Troche mnie takze zrazila „promocja” chinskich podrobek figurek. Roznica miedzy nimi a np. Cobi jest taka ze polska firma tworzy wlasne serie i wlasne (czesto zupelnie inaczej skonstruowane) figurki. Natomias chinczycy umieja tylko chamsko kopiowac. Nie powinno sie czegos takiego wspierac, jest to IMO nie fair wobec Lego i innych ktorzy prubuja cos urozmaicic. Nie polecam pokazywac czegokolwiek chinskiej produkcji na tym blogu.

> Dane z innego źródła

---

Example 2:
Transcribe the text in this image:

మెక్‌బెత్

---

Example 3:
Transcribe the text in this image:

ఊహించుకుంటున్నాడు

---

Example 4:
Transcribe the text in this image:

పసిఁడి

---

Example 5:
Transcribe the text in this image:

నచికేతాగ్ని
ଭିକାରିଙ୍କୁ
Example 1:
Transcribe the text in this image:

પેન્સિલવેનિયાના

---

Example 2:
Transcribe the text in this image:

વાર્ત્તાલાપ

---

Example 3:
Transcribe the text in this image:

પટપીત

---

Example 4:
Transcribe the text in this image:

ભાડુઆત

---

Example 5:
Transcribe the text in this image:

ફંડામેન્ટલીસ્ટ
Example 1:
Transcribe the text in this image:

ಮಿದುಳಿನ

Czytam kiedy widze cokolwiek innego niz superbohaterowie 😉 Jesli o nich chodzi to spojrze tylko pod katem ewentualnych przydatnych czesci, no ale to moge sobie zrobic wszedzie. Polecalbym utworzenie osobnego bloga dla nich bo tutaj juz troszke chyba ludzie maja ich dosyc z tego co czytam w innych komentarzach.
Co do tematów superbohaterskich, to zdania są podzielone, sporo osób sobie chwali tą tematykę, sporo osób ona ich nie interesuje. To tak samo jakby nagle pojawiło się więcej notek o Star Warsach czy Ninjago – wiele osób to zgani, wiele będzie się cieszyć. Niestety, blog nie jest malutki, prowadzi go tylko jedna osoba, nie ma szans pisać o wszystkim. Kiedyś była taka próba, czyli blog Klocki Hippa, gdzie udzielała się spora liczba redaktorów, niestety z biegiem czasu zapału zabrakło i zostały dwie trzy osoby, a obecnie blog jest martwy…

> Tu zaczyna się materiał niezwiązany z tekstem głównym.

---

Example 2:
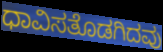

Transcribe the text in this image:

ಧಾವಿಸತೊಡಗಿದವು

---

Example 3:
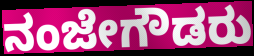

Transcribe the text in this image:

ನಂಜೇಗೌಡರು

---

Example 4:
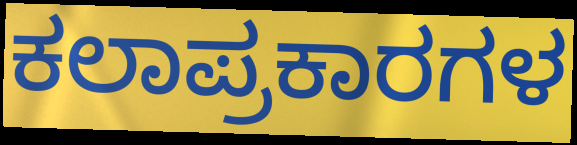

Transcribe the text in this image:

ಕಲಾಪ್ರಕಾರಗಳ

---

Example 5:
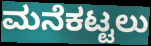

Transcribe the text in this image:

ಮನೆಕಟ್ಟಲು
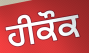
ਹੀਕੌਕ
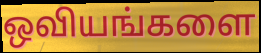
ஒவியங்களை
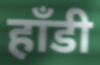
हाँडी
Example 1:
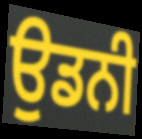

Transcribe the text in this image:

ਉਡਨੀ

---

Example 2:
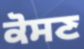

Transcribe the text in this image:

ਕੋਸਣ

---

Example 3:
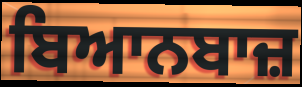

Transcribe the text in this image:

ਬਿਆਨਬਾਜ਼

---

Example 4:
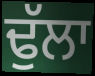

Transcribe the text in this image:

ਢੁੱਲਾ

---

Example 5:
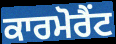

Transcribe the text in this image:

ਕਾਰਮੋਰੈਂਟ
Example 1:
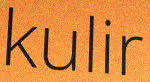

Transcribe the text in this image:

kulir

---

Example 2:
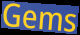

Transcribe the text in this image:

Gems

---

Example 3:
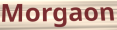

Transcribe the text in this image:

Morgaon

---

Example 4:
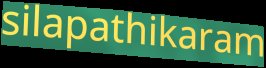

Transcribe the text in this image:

silapathikaram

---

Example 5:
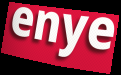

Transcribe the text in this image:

enye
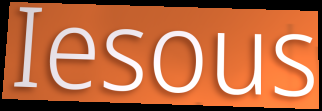
Iesous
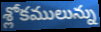
శ్లోకములున్ను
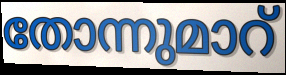
തോന്നുമാറ്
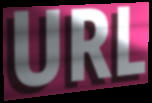
URL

Co do Chińczyków, po raz kolejny podkreślę: że podróbkom oczywiście mówi nie, ale rynek ten bardzo szybko i sprawnie się rozwija, i w niedługim czasie być może powstanie wiele marek które będą konkurencją dla LEGO i Cobi a nie ich zrzynkami. Co w sumie wyszłoby rynkowi na dobrze, Cobi ma dziwną politykę, a LEGO obrasta zbyt bardzo w piórka i wypuszcza momentami produkty, które nie powinny trafić do sprzedaży. Tak więc warto to śledzić, i wpisy w tym temacie z pewnością nie zdominują bloga, ale od czasu do czasu (raz na kwartał? 😉 ) może się pojawią. A zresztą dotychczas w tym temacie było ile? Dwa, trzy wpisy? Czyli naprawdę, kropla w morzu.
Mój blog, ja decyduję, ale bardzo liczę się z Waszym zdaniem, stąd pytanie. I oczywiście serdeczne dzięki za opinię!